Friday, December 18, 2009

The reset button

More thoughts on deflation and currency collapse--

The currency collapse itself is not really the problem for most of the population. Suppose for a moment that we could be done with the currency collapse instantaneously, but without the economy being destroyed. Dollars, whether they are dollars you have saved or dollars that you owe, suddenly cease to exist. Instead, paychecks magically begin arriving in the new currency, and we all switch over to the new money for all transactions.

This wipes out savings, but it also wipes out debts. It's like pressing a giant reset button, and most Americans would choose to push that button. Not the wealthy Americans, not the top of the middle class-- but most of us. Even middle class Americans with sizeable 401k accounts might push the button, since not having to make mortgage, car loan, student loan, and credit card payments would free up so much income that they could easily catch up as far as retirement.

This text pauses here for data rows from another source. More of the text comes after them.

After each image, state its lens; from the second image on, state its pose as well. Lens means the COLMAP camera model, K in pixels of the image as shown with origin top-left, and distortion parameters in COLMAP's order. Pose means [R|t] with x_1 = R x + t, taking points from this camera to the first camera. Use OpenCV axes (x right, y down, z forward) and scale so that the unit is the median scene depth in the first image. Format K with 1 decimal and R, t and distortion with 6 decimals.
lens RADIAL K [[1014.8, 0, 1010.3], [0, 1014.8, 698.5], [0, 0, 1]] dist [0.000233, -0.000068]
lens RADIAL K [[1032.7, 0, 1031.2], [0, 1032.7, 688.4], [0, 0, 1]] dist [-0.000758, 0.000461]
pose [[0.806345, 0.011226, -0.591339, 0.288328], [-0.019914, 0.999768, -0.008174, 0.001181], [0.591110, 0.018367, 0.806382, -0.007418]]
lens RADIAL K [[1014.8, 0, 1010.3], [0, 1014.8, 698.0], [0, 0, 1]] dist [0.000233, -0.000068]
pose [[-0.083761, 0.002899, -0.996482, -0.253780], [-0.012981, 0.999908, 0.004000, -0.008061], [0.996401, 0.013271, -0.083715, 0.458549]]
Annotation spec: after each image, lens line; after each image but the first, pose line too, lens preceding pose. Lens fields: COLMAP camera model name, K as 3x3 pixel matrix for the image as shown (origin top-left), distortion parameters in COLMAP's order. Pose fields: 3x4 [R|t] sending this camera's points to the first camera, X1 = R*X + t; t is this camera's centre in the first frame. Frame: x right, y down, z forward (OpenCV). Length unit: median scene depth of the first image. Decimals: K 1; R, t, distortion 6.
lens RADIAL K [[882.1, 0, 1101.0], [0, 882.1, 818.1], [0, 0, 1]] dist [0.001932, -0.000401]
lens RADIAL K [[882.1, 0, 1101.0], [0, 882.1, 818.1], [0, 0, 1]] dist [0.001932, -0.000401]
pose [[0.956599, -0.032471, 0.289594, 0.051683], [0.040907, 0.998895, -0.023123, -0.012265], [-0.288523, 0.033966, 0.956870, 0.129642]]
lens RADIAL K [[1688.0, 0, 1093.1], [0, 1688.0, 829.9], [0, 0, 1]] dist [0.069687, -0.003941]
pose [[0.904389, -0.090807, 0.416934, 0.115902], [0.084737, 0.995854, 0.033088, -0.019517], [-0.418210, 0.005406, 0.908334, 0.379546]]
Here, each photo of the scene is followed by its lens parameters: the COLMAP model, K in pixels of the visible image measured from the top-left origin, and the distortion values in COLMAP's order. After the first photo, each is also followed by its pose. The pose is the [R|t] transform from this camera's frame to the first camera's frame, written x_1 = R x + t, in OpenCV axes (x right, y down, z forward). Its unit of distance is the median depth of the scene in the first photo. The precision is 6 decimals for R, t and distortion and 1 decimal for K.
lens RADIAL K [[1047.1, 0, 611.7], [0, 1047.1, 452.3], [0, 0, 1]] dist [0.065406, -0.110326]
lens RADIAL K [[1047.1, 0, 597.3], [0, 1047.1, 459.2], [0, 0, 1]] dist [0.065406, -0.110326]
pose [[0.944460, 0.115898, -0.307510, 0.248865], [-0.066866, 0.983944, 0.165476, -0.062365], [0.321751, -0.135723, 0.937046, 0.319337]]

We would certainly have to adopt, and immediately, a real safety net for the elderly. But with all US sovereign debt wiped out we would be more able to do this than we are now. Furthermore, if the new currency were backed by gold and/or silver, this would prevent the relentless inflation which has eroded Social Security payments year after year. (Yes, SS payments are supposed to increase with inflation, but then, the government lies its ass off about inflation, so it doesn't quite work that way.)

Without debts, government or private, we could resume real growth. If other nations were wary of doing business with us due to the recent currency change, all the better, as that might revitalize domestic production.

People lament hyperinflation because it "wipes out the assets of the middle class," but really, how many Americans have more assets than debts? And whatever assets they do have may be relatively inaccessible, e.g. tied up in the house they live in, the paid-off car they drive, or in retirement accounts they are decades away from tapping.

Again, most of us would gladly push reset. Or-- we would in this magical world I've just described. In real life the death of a currency takes a while and gets seriously messy. It brings the real economy to a screeching halt. The question is not "how do we save the dollar?" when it cannot be saved. The question should be how we transition as rapidly as possible to a gold- or silver-backed new currency, once the dollar finally begins to fall apart. The longer it takes, the more production is lost, and the more we all suffer.